Sob o comando do experiente jornalista e publicitário Getúlio Barreto, a cerimônia foi marcada por discurso emocionados, aplausos calorosos e muita arte visual. Ao longo de toda a tarde, visitantes puderam apreciar uma exposição que celebrou o olhar de fotógrafos consagrados e novos talentos, mostrando desde registros do cotidiano até imagens que capturam momentos históricos do estado e da sociedade.
Homenagens especiais foram entregues a mestres da fotografia amapaense — aqueles que, com suas lentes, construíram um legado e inspiraram gerações. O evento contou com a presença de membros importantes da cultura amapaense houve apresentação de cantores da terra e uma linda exposição tofografica.

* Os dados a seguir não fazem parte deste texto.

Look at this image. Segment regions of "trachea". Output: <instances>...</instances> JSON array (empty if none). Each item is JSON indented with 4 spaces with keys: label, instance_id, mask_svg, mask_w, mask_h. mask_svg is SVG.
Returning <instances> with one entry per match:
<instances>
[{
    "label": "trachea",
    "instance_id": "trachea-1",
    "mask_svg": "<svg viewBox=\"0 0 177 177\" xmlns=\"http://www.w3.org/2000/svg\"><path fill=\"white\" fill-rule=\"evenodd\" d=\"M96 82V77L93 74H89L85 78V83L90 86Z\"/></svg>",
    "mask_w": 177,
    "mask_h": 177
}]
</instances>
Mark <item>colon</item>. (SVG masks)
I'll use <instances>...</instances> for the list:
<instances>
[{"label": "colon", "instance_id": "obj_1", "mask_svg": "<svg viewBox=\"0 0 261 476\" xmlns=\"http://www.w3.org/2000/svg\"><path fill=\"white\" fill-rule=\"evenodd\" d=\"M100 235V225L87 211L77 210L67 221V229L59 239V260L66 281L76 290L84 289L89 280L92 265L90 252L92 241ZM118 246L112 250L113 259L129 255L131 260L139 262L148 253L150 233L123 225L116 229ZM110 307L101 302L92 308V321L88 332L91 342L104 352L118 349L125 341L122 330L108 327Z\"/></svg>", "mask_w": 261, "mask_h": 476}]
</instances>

O Dia do Fotógrafo Nacional e o significado da data No Brasil, o Dia do Fotógrafo Nacional é tradicionalmente celebrado em 8 de janeiro, data que marca simbolicamente a chegada da primeira câmera fotográfica ao país no século XIX e a consolidação da fotografia como forma de arte e comunicação visual
A fotografia, desde a sua invenção no século XIX, transformou-se de uma técnica experimental em uma ferramenta indispensável para registrar o presente, refletir sobre o passado e projetar o futuro — seja na arte, no jornalismo, na publicidade ou na documentação social. Internacionalmente, há também o Dia Mundial da Fotografia, celebrado em 19 de agosto, em homenagem à apresentação do daguerreótipo, um dos primeiros métodos fotográficos amplamente difundidos no mundo e que simboliza o nascimento dessa linguagem visual.

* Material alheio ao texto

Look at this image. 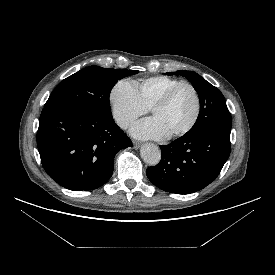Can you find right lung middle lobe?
Instances as JSON below:
<instances>
[{
	"mask_svg": "<svg viewBox=\"0 0 275 275\" xmlns=\"http://www.w3.org/2000/svg\"><path fill=\"white\" fill-rule=\"evenodd\" d=\"M137 70L89 66L62 80L50 95L45 108L74 106L88 108L112 117L109 95L113 86Z\"/></svg>",
	"mask_w": 275,
	"mask_h": 275,
	"instance_id": "dd1d6c3e",
	"label": "right lung middle lobe"
}]
</instances>
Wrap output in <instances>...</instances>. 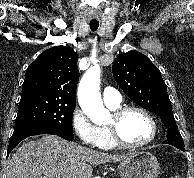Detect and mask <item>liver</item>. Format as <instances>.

A importância de reconhecer quem nos mostra o mundo












Datas comemorativas como o Dia do Fotógrafo — tanto nacional quanto estadual — representam mais do que uma celebração: são um reconhecimento oficial de que fotografar é muito mais do que simplesmente apertar um botão. É uma forma de expressão, de preservação da memória e de criação de narrativas que conectam pessoas, histórias e culturas.

Para os fotógrafos reunidos na Biblioteca Pública no último dia 08, a data também foi um marco coletivo: a oficialização de uma profissão que, mesmo sem regulamentação específica no país, continua sendo essencial para a sociedade. A fotografia capta o tempo, as emoções e o pulsar do mundo — e agora tem um dia no calendário oficial do estado do Amapá para ser lembrada e celebrada.